When I was a student auto body and paint technician, the instructor had me organize his notes from a factory tour into a report on how their procedures could be changed to produce better products. This freed the instructor to conduct classes while I ghost-wrote his report.

While I was the dispatcher, a lady called in with a problem in her brand-new Subaru. She was at a coffee shop and had left her car running and had absent-mindedly locked her keys in the car. And she was on her way to work. While I had her on the phone, I brought up her car in our system and luckily, her vehicle's key code was in her file. I told her that I would be sending someone to the coffee shop in short order with a key. I cut the key (having learned the skill as a technician) and sent our gopher with the key to the nearby coffee shop. I took care of her problem in a very little time and with very little trouble on her part. She said that she would most assuredly remember our helpful intervention.

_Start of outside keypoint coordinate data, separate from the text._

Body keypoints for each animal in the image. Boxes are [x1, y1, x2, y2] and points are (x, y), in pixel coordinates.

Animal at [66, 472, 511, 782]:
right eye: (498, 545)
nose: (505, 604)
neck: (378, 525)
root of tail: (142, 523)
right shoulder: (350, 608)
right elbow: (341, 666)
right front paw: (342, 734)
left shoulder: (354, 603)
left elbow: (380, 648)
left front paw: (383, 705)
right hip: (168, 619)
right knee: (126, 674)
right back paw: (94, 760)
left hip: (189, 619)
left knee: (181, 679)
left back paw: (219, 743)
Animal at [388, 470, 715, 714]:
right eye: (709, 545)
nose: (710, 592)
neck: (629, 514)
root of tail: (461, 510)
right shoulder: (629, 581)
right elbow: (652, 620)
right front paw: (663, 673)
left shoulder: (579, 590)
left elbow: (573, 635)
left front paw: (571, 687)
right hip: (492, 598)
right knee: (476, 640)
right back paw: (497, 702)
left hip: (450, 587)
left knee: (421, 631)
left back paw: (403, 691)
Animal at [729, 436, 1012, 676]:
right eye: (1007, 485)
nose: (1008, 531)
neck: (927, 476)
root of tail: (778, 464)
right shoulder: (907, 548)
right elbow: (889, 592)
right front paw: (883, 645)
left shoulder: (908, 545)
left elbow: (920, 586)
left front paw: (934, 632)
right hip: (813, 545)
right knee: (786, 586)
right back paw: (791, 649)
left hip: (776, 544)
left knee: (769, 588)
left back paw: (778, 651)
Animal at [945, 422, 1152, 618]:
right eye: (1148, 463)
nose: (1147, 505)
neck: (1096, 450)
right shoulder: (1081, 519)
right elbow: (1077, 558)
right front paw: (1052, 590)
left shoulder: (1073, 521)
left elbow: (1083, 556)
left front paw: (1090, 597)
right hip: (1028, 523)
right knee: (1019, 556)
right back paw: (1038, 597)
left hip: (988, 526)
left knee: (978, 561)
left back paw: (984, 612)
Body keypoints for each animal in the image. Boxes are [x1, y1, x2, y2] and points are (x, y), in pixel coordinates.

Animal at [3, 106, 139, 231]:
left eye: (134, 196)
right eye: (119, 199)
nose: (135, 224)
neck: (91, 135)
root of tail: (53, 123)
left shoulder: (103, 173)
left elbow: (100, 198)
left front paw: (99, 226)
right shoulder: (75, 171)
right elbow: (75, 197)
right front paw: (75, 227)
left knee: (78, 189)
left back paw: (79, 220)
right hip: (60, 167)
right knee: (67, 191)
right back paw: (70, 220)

When I was a service advisor, we were having a rather full day's work come in with appointments. A new customer came in with a problem without an appointment; she had placed something in her center console directly under her dash. This object had somehow slid forward and into the inside of the console where it didn't belong. We honestly had no time in our schedule to take her car in even for something so simple. Having been a technician, I knew that merely pulling free a pop-out panel would allow me to get to the inside of the console in mere moments. I proceeded to the right front passenger compartment, pulled the panel loose, retrieved the lost object, and snapped the panel back into place. She had expected to at least leave the car all day for the object to be retrieved; but instead, her problem was resolved while she waited less than a minute. She was astounded that her problem had been solved so quickly.

After I had been a dealership technician for some months, it dawned on me that I could take care of information shortage about work which I had done in the past by keeping my own record of repair orders with notes on each. This bit of organizing, where there had been none before, allowed me to account for actions taken or problems encountered; I was able to in moments answer questions about repairs or parts ordered far back into the past. This proved very useful in complicated cases when documentation I couldn't include on a repair order was needed. I made this a practice for my entire working career as a technician. It came in very handy countless times.

Our Cadillac service customers were used to the service that our dealership provided Cadillacs from the car rental agency that was next door to us, while their car was in for service. However, one day was particularly full as a critical safety recall was bringing in cars in unprecedented numbers, exhausting the car rental agency's supply of Cadillacs. So we attempted to send one customer out in our dealership's rarely-used Chevrolet loaner car. The customer was outraged that he would have to drive a Chevrolet that day as he was to meet his ex-wife's new husband and that “image was very important to [him]”. He threw the keys back on my desk as he pronounced his displeasure. It occurred to me that perhaps another branch of the car rental agency might have a Cadillac that could used to solve the problem. Twenty minutes later, a Cadillac arrived from another branch of the car rental agency and whisked our angry customer away. Later that day when he returned for his car, he apologized for his outburst; and we all lived happily ever after.